◆ TO BE DONE
Please write what comes next in the forum thread about using Read RSS Feed in RapidMiner, picking up where it stops.
Start of GIVEN PASSAGE
Pages: [1]
  Print  
Author Topic: How to use Read RSS Feed  (Read 1694 times)
mendicott
Newbie
*
Posts: 2


« on: July 04, 2012, 10:43:29 PM »

> http://www.meta-guide.com/home/knowledgebase/best-rapidminer-videos

I've made a webpage of 87x "Best RapidMiner Videos", above.  After a few *hours* of googling I could find no quickstart, tutorial or examples for using "Read RSS Feed"....  I want to process web feeds, primarily Twitter feeds.  I could also find no quickstart, tutorial or examples for using RapidMiner with Twitter.  The main thing I want to be able to do is filter tweets on non-identical similarity, presumably via classification.  I would also like to try using RapidMiner for link metrics.  I have searched this forum for "rss" and "twitter", without finding anything helpful to me.  Also, it is not clear to me how to access RapidMiner results programmatically like an API.  It seems that it would be much more accessible if RapidMiner were available in the cloud as a web service.  Ultimately, I hope to be able to use RapidMiner in conjunction with Yahoo! Pipes.  (And, I could find no quickstart, tutorial or examples for using RapidMiner with Yahoo! Pipes....)
End of GIVEN PASSAGE
Start of INFORMATION SHOWN
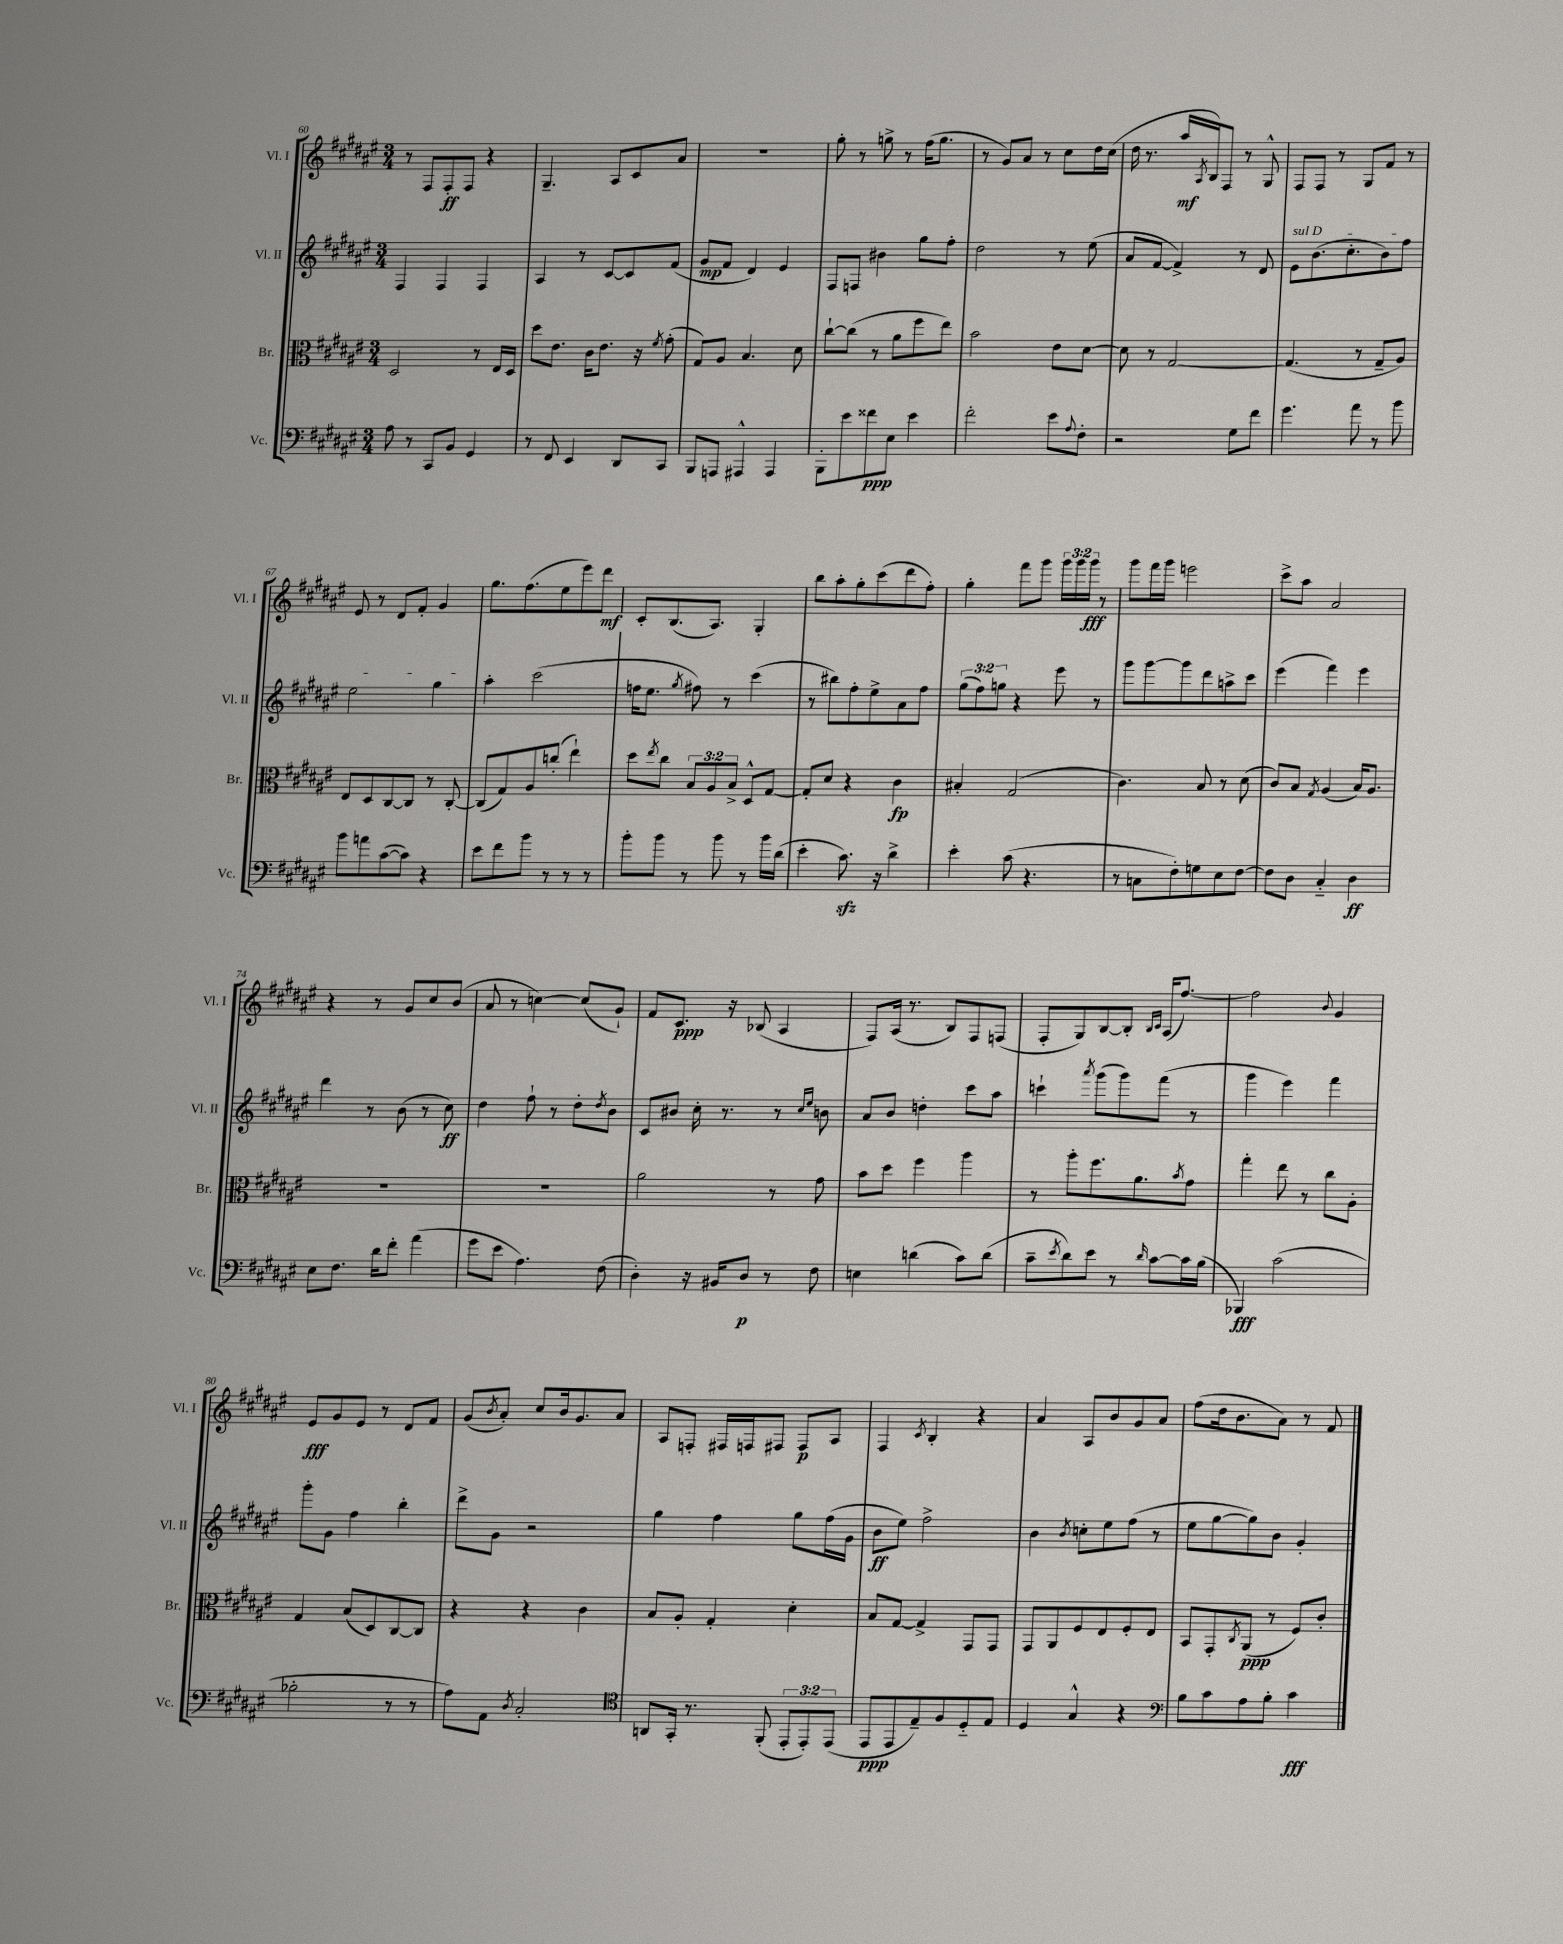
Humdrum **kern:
End of INFORMATION SHOWN
◆ OUTPUT OF THE EXERCISE
Logged
haddock
Hero Member
*****
Posts: 853



WWW
« Reply #1 on: July 05, 2012, 08:19:55 AM »

I Googled "rapidminer Read RSS Feed" and got http://www.myexperiment.org/workflows/1465.html as the first link. It says, "This workflow connects RapidMiner to Twitter and downloads the timeline". Are we using the same Google?
Logged

Where is the wisdom we have lost in knowledge?
Where is the knowledge we have lost in information?

T.S.Eliot ~ Choruses from the Rock 1934
mendicott
Newbie
*
Posts: 2


« Reply #2 on: July 05, 2012, 02:40:45 PM »

I also got that, but could not get it to work....  There seems to be some kind of inconsistency or incompatibility between the "Read RSS Feed" and the "Process Documents from Data".  Can you reproduce it in a working version?  Can you post the steps you took to get it working?
Logged
tobyb
Newbie
*
Posts: 11


« Reply #3 on: April 15, 2013, 09:57:38 PM »

I am having the same issue.  Has this been resolved?

Thanks,
Toby
Logged
Rene
Newbie
*
Posts: 25


« Reply #4 on: April 17, 2013, 12:03:18 AM »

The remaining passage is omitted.